Summary
- Zscaler's President steps down. It may not be because stock-based compensation is now worth less. But I believe that it would be naive to pretend this wasn't an issue either.
- Zscaler has seen its share price go nowhere in 2 years.
- Zscaler is growing at a rapid clip, with profit margins improving. This is a very difficult feat to accomplish at scale.
- Turns out that secular growth companies are not immune to the macro environment.
- All that being considered, Zscaler may not be as expensive as seems on the surface.
Investment Thesis
Zscaler ( ZS ) is down 50% since the start of the year. As we approach tax loss season, we should expect indiscriminate selling to pick up as investors look to take losses to offset any gains they might have elsewhere.
Going into Q4 earnings I wrote an article about Zscaler where I stated:
And this is exactly the same problem here today. The stock has continued to slide because investors continue to push back against its expensive valuation of 123x next year's non-GAAP EPS.
And that's the overarching theme. Investors that have a diversified portfolio would do well to seek cybersecurity names, such as Zscaler, but its valuation isn't so compelling .

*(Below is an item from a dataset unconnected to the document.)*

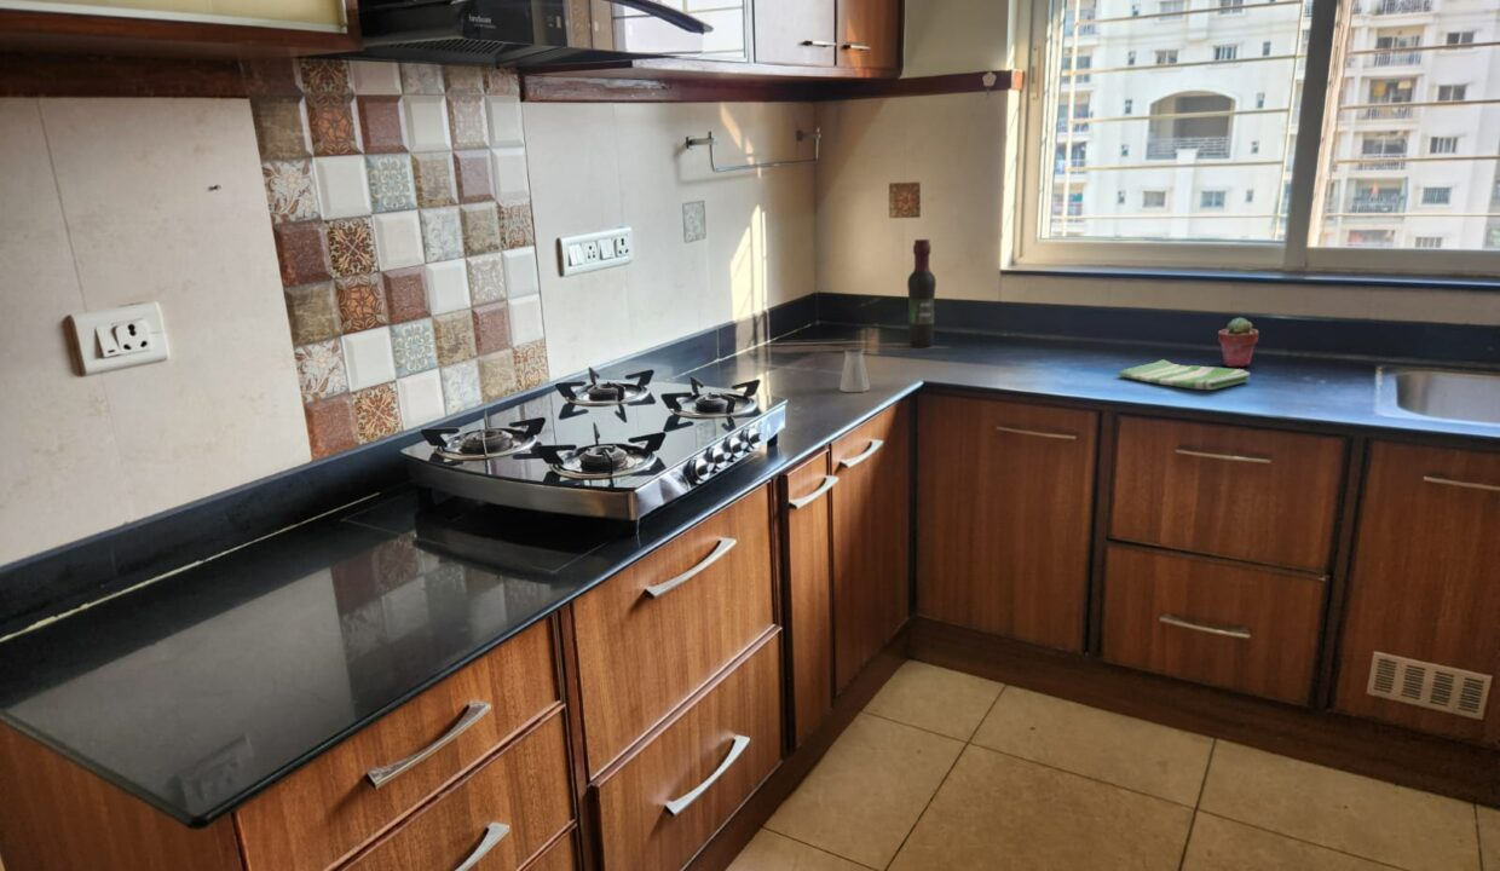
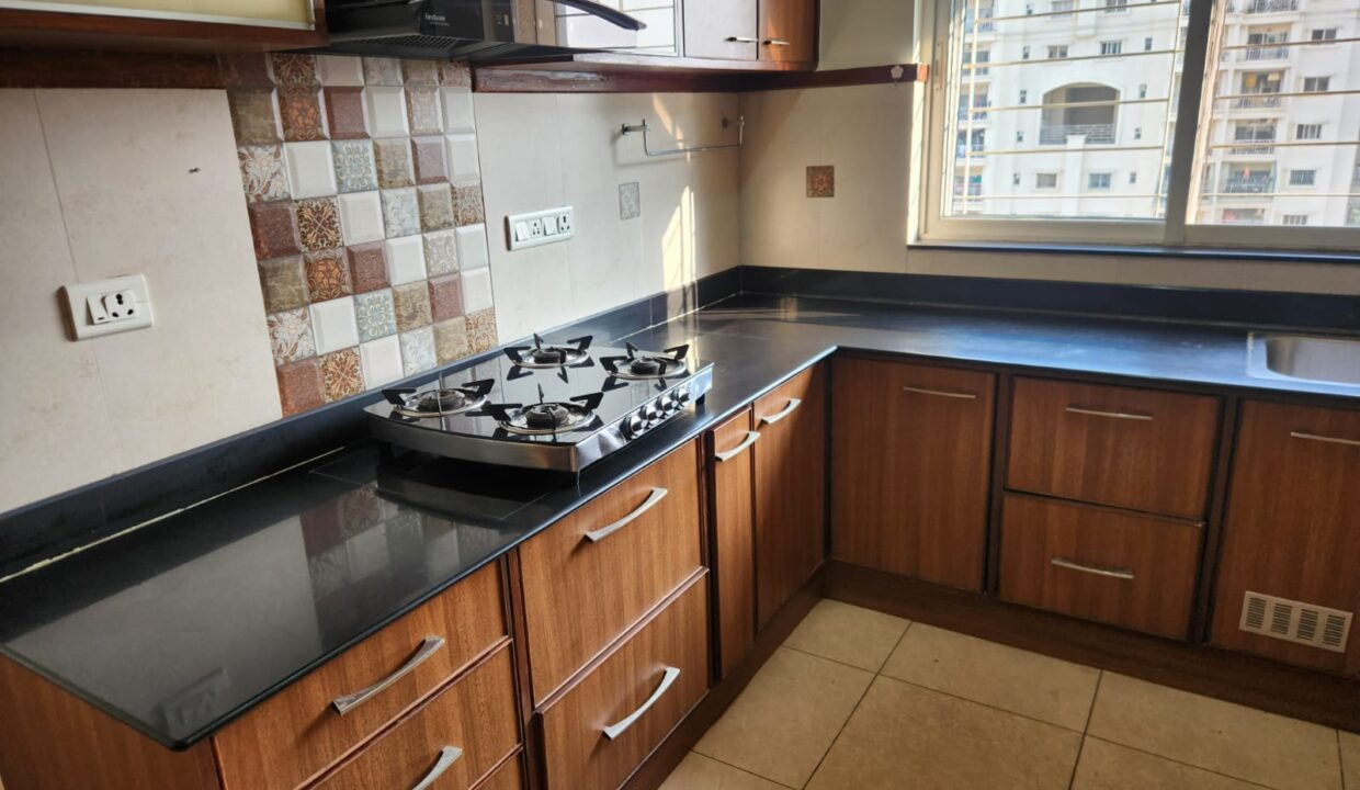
- dish towel [1118,358,1251,391]
- wine bottle [906,238,938,350]
- potted succulent [1217,316,1259,368]
- saltshaker [838,346,871,393]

Also, I put forward the question of stock-based compensation and management retention issues.
Simply put, there's a broad consensus that this is a good company. Yet, it's priced as an excellent company.
In sum, I remain tepidly bullish on this name.
What's Happening Right Now?
The inflation report came in largely the same as the consensus. And the market rallied. Why?
- Perhaps investors believe that there was a lot of near-term pessimism already priced in.
- Or perhaps, there's the hope that the economy is going to break, meaning that Fed will be forced to pivot and drop rates.
- Or perhaps, there's the expectation that the Fed has already done a lot of the heavy lifting and that there was no incremental new news out from the report.
- Or perhaps, stocks go up and down, sometimes without justification?
Anyone that can claim to know exactly how things are going to unfold from here is misguided in my opinion.
Secular Growth And Macro, Could These Now Go Hand in Hand
The reason why investors are interested in Zscaler is that it's supposed to do well in all environments. It is highly valued as a secular growth story so growth investors don't need to overly think about the macro environment.
By focusing on the micro, investors can simply focus on topline growth. That's the theory, at least.
And that worked extremely well in the past, but with Zscaler down approximately 50% this year, I believe that it's important that investors now think a little more broadly.
Next, let's discuss some bullish considerations.
Profitability Profile Set to Improve
Presently, Zscaler's guided fiscal 2023 non-GAAP income from operations margin points to 12%. That's a substantial improvement from fiscal 2022, which ended at 9%. That means that there is a 200 basis point profit margin improvement expected over the coming twelve months.
Although, realistically, there's likely to be some level of caution baked into this guidance, which could ultimately translate into a 250 basis point profit margin y/y.
Consequently, believe it or not, not only is Zscaler still reporting strong growth rates , which few investors would sneeze at, but it's growing at a rapid rate while improving profitability. And that is a very challenging feat to accomplish, and should be awarded a premium valuation!
Thus, they are clearly delivering all around. The only problem here is with investors' expectations.
ZS Stock Valuation -- Priced at 123x Forward non-GAAP EPS
For fiscal 2022, revenues increased by 62% y/y. Impressive, no doubt. But what's less impressive is that for revenues to leap this much, stock-based compensation was also up 58% y/y.
And this naturally forces the question, with Zscaler's stock down so significantly, if Zscaler wants to retain executive talent, will they be able to sustain the same level of stock-based compensation payout?
Or will they have to increase the amount of stock-based compensation , to compensate and retain executive talent?
And I'm not going so far as to ascribe that the only reason why Zscaler's President left was to do with the fact that executive compensation was now worth less. But it would also be quite naive to pretend this wasn't a meaningful consideration.
And so, we are forced to confront the issue in the room, is stock-based compensation a real cost? And how much will shareholders, asides from founder Jay Chaudhry tolerate rapidly rising compensation while the share price continues to slide?
The Bottom Line
Is a company that is GAAP unprofitable an unprofitable business? Or can we continue to pretend that management works for free? And I simply don't know the answer.
If we can assume, that at some point over the very long term high-quality businesses end up priced somewhere around 20x to 25x GAAP earnings, we are clearly very far from that multiple today.
On the other hand, there's the argument to be made that SaaS businesses could in time end up being priced like Salesforce ( CRM ) on a non-GAAP basis, at very approximately 25x non-GAAP earnings.
On yet the other hand, if we were to believe Zscaler can continue to compound at close to 35% CAGR for 5 more years, together with some level of profitability improvement, Zscaler could end up priced at approximately 30x its fiscal 2027 non-GAAP EPS.
This would clearly imply that Zscaler today at $145 is less expensive than it seems at first glance. Thus, I remain tepidly bullish on this name.